Problem statement: Starting at the first line of the listing below, retype each line up to and including the one that contains "ring pip: (570, 265)". Leave pictures out.

────────────────────

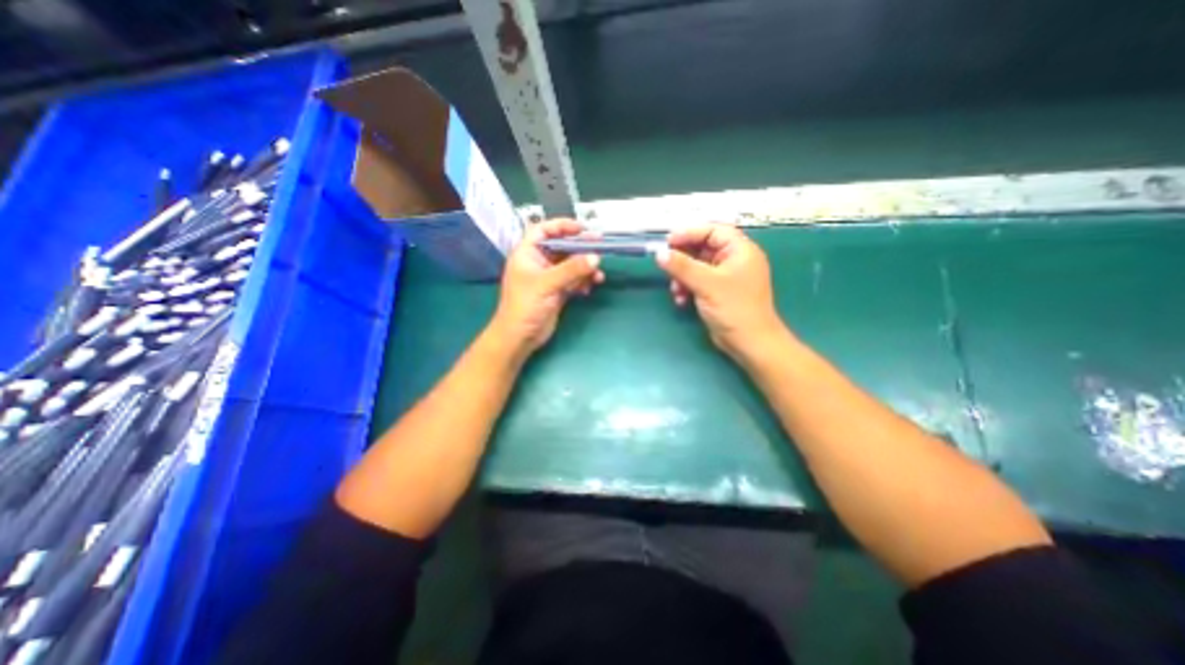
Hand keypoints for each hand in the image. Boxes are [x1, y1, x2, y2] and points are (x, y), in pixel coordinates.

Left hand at [487, 217, 604, 359]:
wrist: (520, 337)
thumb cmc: (525, 306)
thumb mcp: (547, 284)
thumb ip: (571, 270)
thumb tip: (595, 258)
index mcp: (527, 253)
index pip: (543, 230)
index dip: (561, 226)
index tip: (582, 229)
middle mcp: (538, 262)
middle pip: (561, 247)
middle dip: (580, 248)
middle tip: (599, 247)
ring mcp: (548, 278)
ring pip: (570, 265)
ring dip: (585, 268)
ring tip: (598, 274)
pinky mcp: (557, 292)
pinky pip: (573, 281)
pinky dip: (582, 282)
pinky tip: (590, 286)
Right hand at [658, 223, 784, 358]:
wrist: (749, 342)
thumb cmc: (734, 308)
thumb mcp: (706, 284)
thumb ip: (682, 266)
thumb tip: (660, 253)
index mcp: (740, 250)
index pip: (713, 230)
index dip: (690, 233)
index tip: (668, 242)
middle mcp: (734, 260)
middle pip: (703, 248)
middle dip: (683, 259)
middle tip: (666, 265)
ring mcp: (726, 277)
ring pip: (697, 267)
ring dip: (682, 276)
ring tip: (675, 290)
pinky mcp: (718, 292)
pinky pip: (698, 282)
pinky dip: (688, 288)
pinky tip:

────────────────────

Response box:
Hand keypoints for each hand in the image. Boxes are [x1, y1, x2, y2] and points are (x, y), in pixel coordinates.

Left hand at [487, 217, 604, 359]:
wrist: (520, 337)
thumb cmc: (525, 306)
thumb mcp: (547, 284)
thumb ip: (571, 270)
thumb tip: (595, 258)
index mcp: (527, 253)
index pip: (543, 230)
index dip: (561, 226)
index tip: (582, 229)
middle mcp: (538, 262)
middle pip: (561, 247)
middle dip: (580, 248)
middle tip: (599, 247)
ring mcp: (548, 278)
ring pip: (570, 265)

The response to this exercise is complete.